[RECORDS SUPPLIED]:

------------

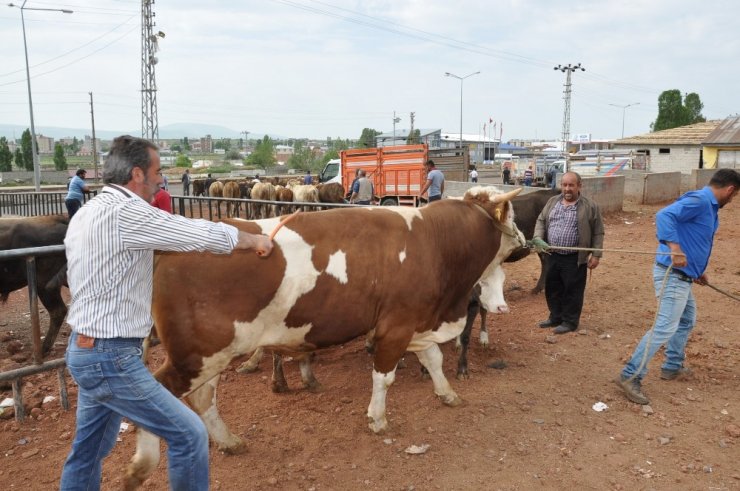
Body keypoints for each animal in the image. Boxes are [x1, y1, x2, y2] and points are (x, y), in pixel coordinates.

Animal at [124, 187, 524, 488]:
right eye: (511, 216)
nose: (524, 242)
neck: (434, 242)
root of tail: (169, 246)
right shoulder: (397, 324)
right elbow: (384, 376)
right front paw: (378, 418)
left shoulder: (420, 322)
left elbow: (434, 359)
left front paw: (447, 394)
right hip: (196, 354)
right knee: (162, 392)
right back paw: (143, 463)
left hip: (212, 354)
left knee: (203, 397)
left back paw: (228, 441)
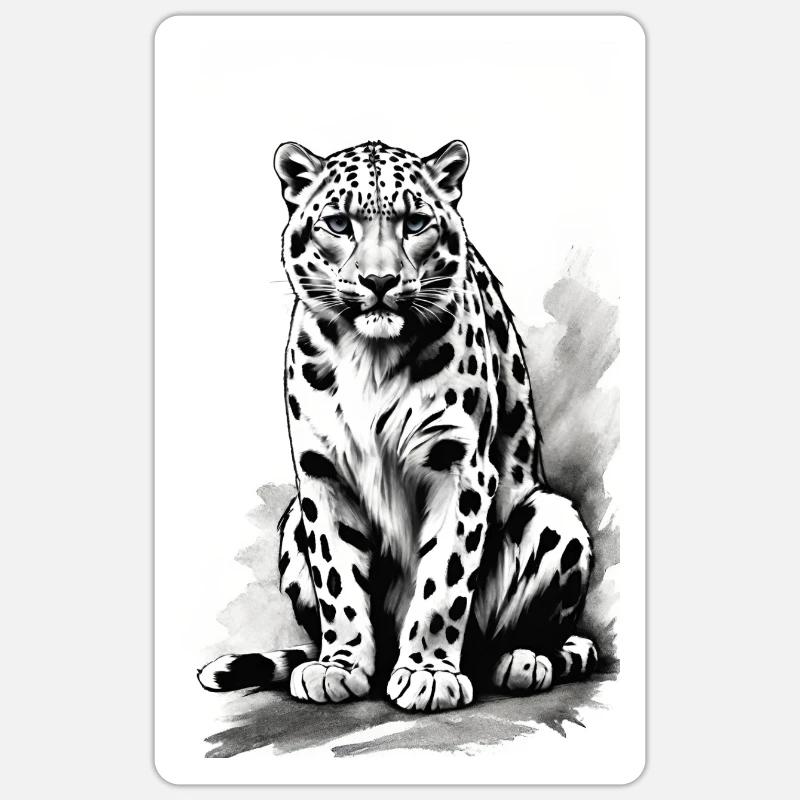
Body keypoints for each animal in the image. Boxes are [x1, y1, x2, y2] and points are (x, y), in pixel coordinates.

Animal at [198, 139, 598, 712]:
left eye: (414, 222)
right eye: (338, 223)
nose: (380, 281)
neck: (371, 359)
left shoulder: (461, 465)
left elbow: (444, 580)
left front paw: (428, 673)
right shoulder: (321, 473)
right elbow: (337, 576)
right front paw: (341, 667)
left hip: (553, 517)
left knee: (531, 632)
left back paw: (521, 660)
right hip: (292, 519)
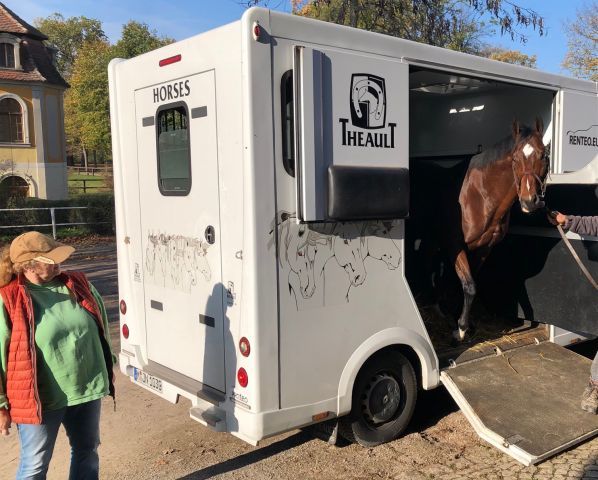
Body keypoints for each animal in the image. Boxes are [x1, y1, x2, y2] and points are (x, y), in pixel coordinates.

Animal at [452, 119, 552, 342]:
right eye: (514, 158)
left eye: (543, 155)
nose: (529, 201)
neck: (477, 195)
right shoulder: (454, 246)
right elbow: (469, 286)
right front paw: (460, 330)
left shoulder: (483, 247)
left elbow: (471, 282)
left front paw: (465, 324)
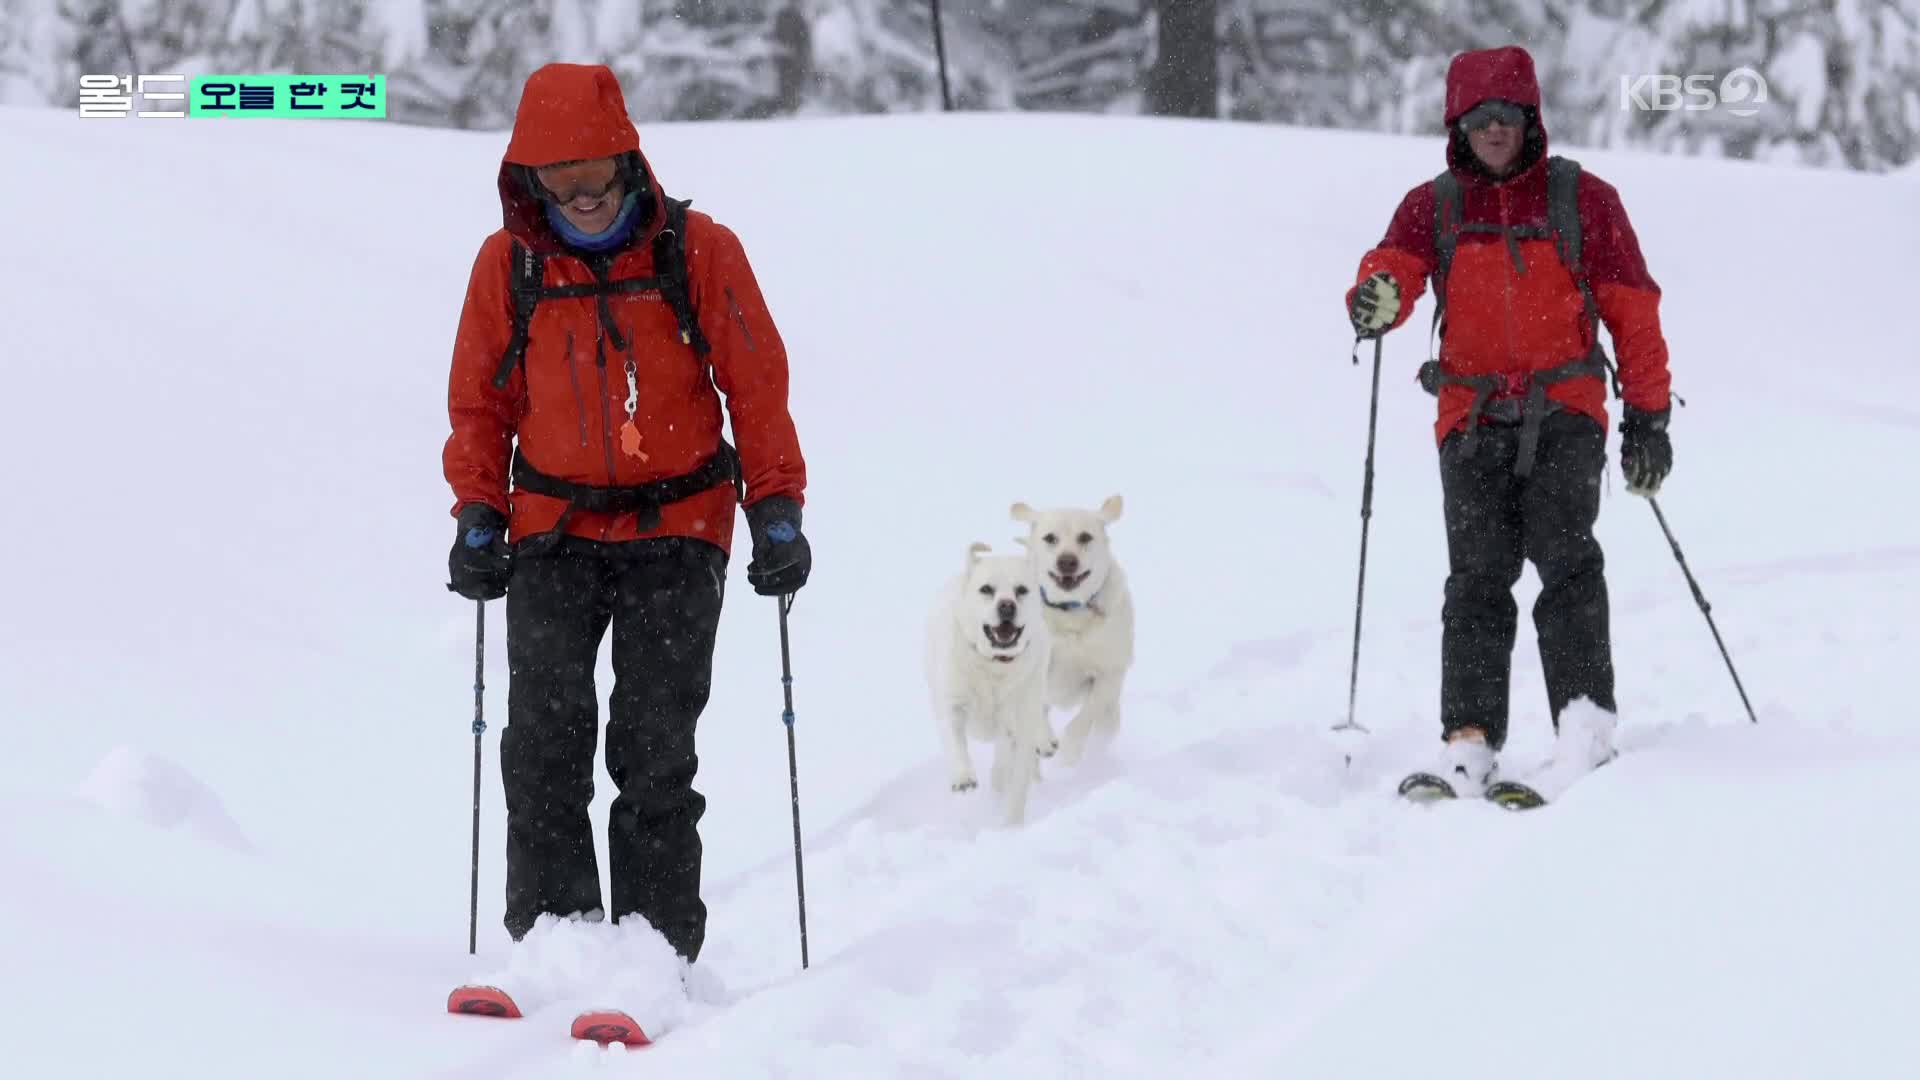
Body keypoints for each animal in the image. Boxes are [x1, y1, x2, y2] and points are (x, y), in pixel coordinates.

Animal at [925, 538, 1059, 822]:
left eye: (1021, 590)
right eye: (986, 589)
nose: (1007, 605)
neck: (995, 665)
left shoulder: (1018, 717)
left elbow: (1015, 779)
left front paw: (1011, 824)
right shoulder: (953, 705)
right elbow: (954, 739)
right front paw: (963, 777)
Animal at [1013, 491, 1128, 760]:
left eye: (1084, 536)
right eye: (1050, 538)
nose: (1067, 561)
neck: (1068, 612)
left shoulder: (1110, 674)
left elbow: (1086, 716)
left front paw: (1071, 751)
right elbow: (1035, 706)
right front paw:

------------

[ABOUT THIS TASK]: Up to and including the last line of the data, copy each line exactly, starting with the line that contains "left front paw: (1011, 824)".

[SOLUTION]:
left front paw: (1011, 824)
right shoulder: (953, 705)
right elbow: (954, 739)
right front paw: (963, 777)
Animal at [1013, 491, 1128, 760]:
left eye: (1084, 536)
right eye: (1050, 538)
nose: (1067, 561)
neck: (1068, 612)
left shoulder: (1110, 674)
left elbow: (1086, 716)
left front paw: (1071, 751)
right elbow: (1035, 706)
right front paw:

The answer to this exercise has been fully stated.